Na sequência, o palco estará sob o comando de Maya Cool e Eduardo Paim a 22 de Setembro, enquanto Gabriel Tchiema e Euclides da Lomba cantam a 26 de Outubro no mesmo Local. Bruna Tatiana e Edmazia Mayembe preenchem o cartaz a 24 de Novembro, ao passo que Yuri da Cunha e Paulo Flores têm a responsabilidade de encerrar a primeira temporada, ainda na Casa 70, no dia 8 de Dezembro. O director da Zona Jovem, Figueira Ginga, explica que, para compor as duplas, convidou músicos que além da elevada qualidade musical, concordassem em produzir um show acústico, novo e feito a “quatro mãos”.“Não serão cinco shows em que cada artista apresentará um fragmento do seu mais recente trabalho e ao final os dois cantarão uma ou duas canções próprias. Na verdade, as apresentações do ‘Duetos’ sairão do zero, de uma produção conjunta com liberdade de criação, podendo inclusive contar com uma obra de um outro músico a ser homenageado”, apontou o responsável.

As escolhas

Ao justificar as escolhas das duplas, Figueira Ginga realçou, por exemplo, que no segundo show da série, haverá uma certa relação de “pai para filho”, no encontro que vai juntar Maya Cool e Eduardo Paim, numa festa envolvente com a “Kizomba”. “Será um encontro de gerações e de uma relação de muita intimidade musical. Maya Cool começou a tocar profissionalmente o teclado acompanhando Paim, que muito lhe ensinou e foi um dos mentores de sua carreira artística. Enfim, será um reencontro histórico”, argumentou. O terceiro show dessa primeira temporada vai simbolizar a junção da preservação da música angolana tradicional, numa vertente moderna, adaptada aos novos tempos (Gabriel Tchiema), com a maturidade na vertente harmonia e composição em músicas intemporais (Euclides da Lomba).

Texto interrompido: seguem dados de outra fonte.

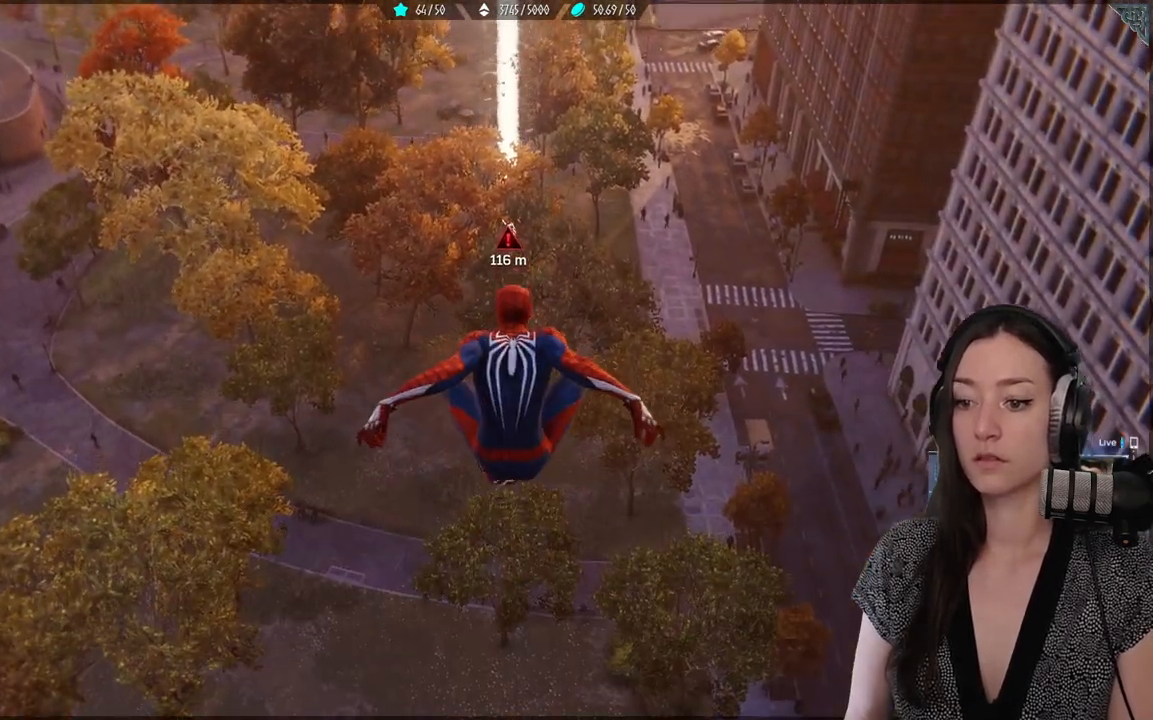
{"buttons": [], "left_stick": "up", "right_stick": "center", "events": [[83, "right_stick", "down"], [483, "right_stick", "center"]]}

Já as cantoras Bruna Tatiana e Edmazia Mayembe são dois valores da nossa música, em especial de vozes femininas, que se têm notabilizado na vertente Zouk e Kizomba com discos de bastante sucesso. E, por fim, ao juntar Yuri da Cunha e Paulo Flores, a Zona Jovem quer oferecer um encontro inesquecível entre dois dos actuais embaixadores do Semba angolano. “Não foi fácil formar duplas com nomes dessa qualidade. Conciliar as agendas foi um desafio”, admitiu Figueira Ginga. Outro obstáculo já transposto foi o cepticismo de que montar um show de raiz não fosse um bom caminho: “Mas os artistas estão animados com a ideia, porque é um formato que muitos já pensaram mas nunca fizeram. O que há de grandioso nesse tipo de iniciativa é o fazer. E nós faremos”, defendeu.

Projectos

Relativamente a próximos projectos, a “Zona Jovem” planeia seguir com o “Duetos N’Avenida” em 2019, bem como levá-lo a outras regiões da cidade de Luanda, mas ainda estão a ser identificados os melhores e mais estratégicos lugares. Outra ideia, que será posta em prática já nessa primeira temporada, é a realização de apresentações em ambientes empresariais. “Serão shows intimistas e, por isso, adaptáveis a diferentes palcos e plateias”, adiantou o mentor de “Duetos N’Avenida”. De salientar que no ano passado, Figueira Ginga liderou o projecto musical, o “Serenatas à Kianda”, que trouxe ao país os músicos brasileiros Jorge Vercilo e Maria Gadu, que fizeram duplas, respectivamente, com Filipe Mukenga e Gabriel Tchiema. No actual projecto mantém-se o modelo de duplas, mas está reforçada a participação angolana.